You are right of course SS, one that slipped under the wire - apologies - though it is often described as 'traditional'.
"hated that 'Victorian tear-jerker'"
Walter Pardon didn't regard it as 'folk', even though he sang it. He described it as a parlour song and said it always reminded him of aspidistras.
Walter and the Traveller Mary Delaney, both with huge repertoires of traditional songs, also had non-traditional ones they were reluctant to sing.
In Walter's case, when you asked him he would say, "What do you want thet old thing for?" but would sing it when pressed. He described how his cousins "took up the new songs" while he preferred the old ones and set out deliberately to preserve them.
Mary Delaney, on the other hand, who had a large number of Country and Western songs, refused to "waste her time singing them" for us.

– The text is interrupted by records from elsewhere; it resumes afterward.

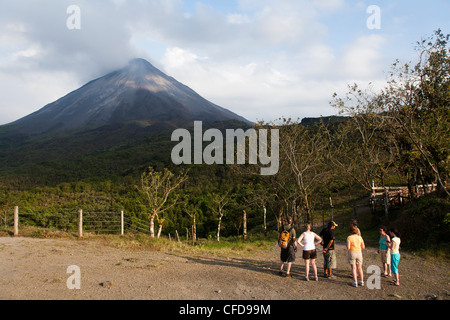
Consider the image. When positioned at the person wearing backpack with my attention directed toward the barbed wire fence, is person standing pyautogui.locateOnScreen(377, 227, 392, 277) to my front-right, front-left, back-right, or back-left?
back-right

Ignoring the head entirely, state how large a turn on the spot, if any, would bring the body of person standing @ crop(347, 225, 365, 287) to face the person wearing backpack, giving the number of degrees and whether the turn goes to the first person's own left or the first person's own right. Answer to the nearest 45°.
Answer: approximately 90° to the first person's own left

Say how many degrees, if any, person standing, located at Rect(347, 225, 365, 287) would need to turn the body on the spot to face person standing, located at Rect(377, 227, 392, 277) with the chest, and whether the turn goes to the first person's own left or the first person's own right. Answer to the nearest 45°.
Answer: approximately 45° to the first person's own right

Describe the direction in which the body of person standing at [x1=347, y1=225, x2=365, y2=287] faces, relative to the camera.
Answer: away from the camera

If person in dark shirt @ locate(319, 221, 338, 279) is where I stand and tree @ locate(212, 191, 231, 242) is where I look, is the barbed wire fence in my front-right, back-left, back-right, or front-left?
front-left

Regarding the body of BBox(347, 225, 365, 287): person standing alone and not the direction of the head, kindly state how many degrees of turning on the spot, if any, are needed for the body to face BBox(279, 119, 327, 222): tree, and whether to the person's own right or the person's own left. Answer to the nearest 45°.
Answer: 0° — they already face it

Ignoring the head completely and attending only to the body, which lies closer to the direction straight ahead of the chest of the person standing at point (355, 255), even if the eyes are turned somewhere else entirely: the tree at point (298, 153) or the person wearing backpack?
the tree

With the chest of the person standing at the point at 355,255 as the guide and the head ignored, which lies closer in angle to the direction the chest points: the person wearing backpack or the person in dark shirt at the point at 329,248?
the person in dark shirt

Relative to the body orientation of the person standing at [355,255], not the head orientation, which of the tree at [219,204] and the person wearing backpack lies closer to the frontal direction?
the tree

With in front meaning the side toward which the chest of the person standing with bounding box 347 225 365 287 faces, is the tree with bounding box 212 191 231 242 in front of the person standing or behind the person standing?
in front
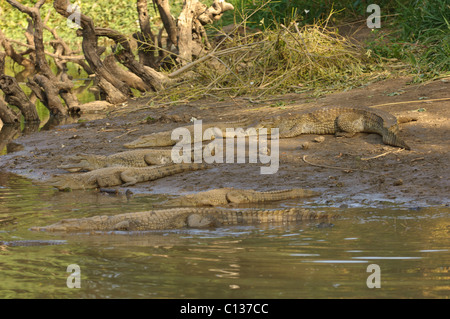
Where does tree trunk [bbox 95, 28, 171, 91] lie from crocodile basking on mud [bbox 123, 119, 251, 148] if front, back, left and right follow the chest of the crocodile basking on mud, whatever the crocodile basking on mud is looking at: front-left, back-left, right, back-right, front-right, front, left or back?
right

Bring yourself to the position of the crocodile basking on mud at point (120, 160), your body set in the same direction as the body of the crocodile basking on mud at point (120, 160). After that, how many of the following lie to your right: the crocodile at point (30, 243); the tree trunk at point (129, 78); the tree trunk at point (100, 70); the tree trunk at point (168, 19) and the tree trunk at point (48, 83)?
4

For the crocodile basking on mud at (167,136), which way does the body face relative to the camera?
to the viewer's left

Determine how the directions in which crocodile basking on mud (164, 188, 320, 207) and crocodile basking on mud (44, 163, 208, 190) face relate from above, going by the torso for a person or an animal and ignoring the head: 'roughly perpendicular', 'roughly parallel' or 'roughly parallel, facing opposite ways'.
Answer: roughly parallel

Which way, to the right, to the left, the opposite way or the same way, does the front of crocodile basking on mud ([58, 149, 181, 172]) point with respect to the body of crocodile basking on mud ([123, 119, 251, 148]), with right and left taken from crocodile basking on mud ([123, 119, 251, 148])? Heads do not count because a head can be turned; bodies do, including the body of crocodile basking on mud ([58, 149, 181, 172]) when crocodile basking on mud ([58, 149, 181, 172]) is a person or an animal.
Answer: the same way

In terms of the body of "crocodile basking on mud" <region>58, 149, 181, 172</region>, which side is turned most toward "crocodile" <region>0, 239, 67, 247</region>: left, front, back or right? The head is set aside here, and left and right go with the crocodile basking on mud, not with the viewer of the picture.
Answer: left

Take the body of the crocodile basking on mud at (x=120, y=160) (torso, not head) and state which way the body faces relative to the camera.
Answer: to the viewer's left

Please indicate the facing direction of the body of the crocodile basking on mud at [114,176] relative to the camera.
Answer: to the viewer's left

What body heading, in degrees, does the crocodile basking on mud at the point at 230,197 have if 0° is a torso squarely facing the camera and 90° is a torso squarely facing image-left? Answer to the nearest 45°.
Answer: approximately 90°

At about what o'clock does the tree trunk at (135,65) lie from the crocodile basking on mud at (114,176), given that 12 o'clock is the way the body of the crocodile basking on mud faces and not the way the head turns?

She said she only sang them "because that's what the lads ask for in the pub". She went on to say, "the new songs have the old ones ruined".
Both of them had phenomonal memories; Walter could quote almost verbatim, chunks of Hardy and Dickens and reel off all the members of a national cricket team from 30 /40 years earlier.
Mary's memory seemed to have developed because of the fact that she had been blind from birth - she claimed to be able to sing a song through "after a couple of hearings".